Aging Without Medicare Part B

What if you Don’t Have Medicare Part B?

Many Americans enroll in Medicare Part A because it is free if you have enough Social Security quarters of employment. Part B has a fee, and you need to sign up for it and start paying for it during your first Medicare enrollment period or pay a late-enrollment penalty.

To get Part B, you must sign up three months before your 65th birthday, during the month of your birthday, or during the three months following it. If you are not currently getting group medical insurance through active employment and your employer has over 20 employees, you might be able to put off signing up until the job ends. Please consult your benefits manager.

Note: If you are employed and have group health insurance through work, and then lose your job or retire, you need to check with Medicare. In some cases, accepting COBRA coverage may affect your Medicare enrollment.

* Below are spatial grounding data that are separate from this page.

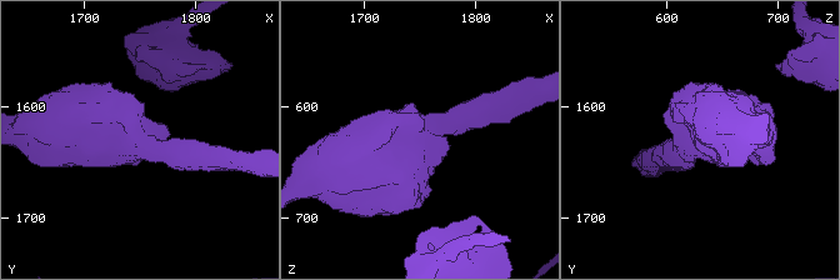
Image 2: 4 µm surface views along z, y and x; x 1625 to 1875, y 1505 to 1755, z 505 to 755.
check(em, planes, letters, (1750, 1628, 628))
now the EM

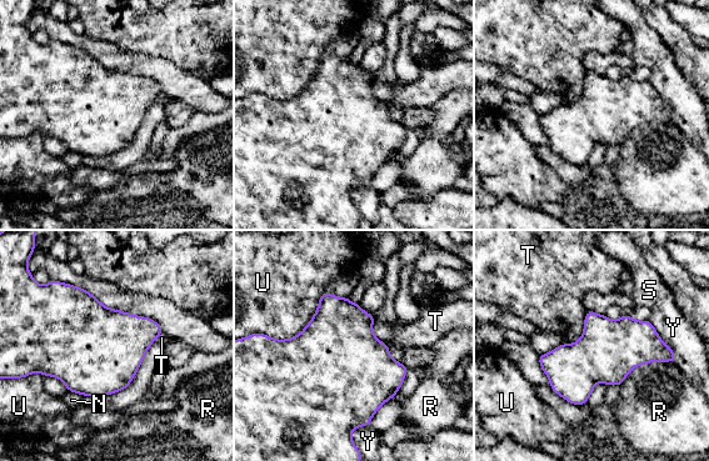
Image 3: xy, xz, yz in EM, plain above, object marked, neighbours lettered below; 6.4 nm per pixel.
keep()
N, R, S, T, U and Y are other cells; border along (587, 311), (583, 334), (565, 344) in image 3; all the same cell

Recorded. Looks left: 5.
check(3d, 2 µm, back, (1680, 1795, 850))
branch stops here

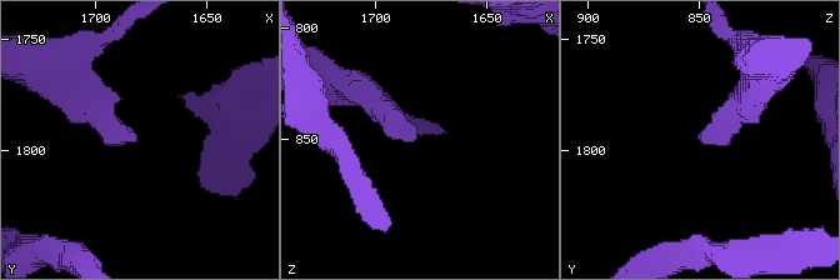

Once you get far enough into a Part B late-enrollment period, your penalty will raise your Part B premium significantly. The penalty is 10% for each year you are late as well as a smaller penalty on Part D (prescription drug) insurance. The penalties are for the rest of your life so that they can become unaffordable.

If paying for medical insurance is out of the question, and the prospect of medical expenses is looming, the only alternative you have is to spend down your assets and try to qualify for Medicaid. If you own a home, it may be time to consider selling it.

You should consult a lawyer or specialist before doing anything. However, many people become ill as they age and if medical expenses occur, you will be responsible for them.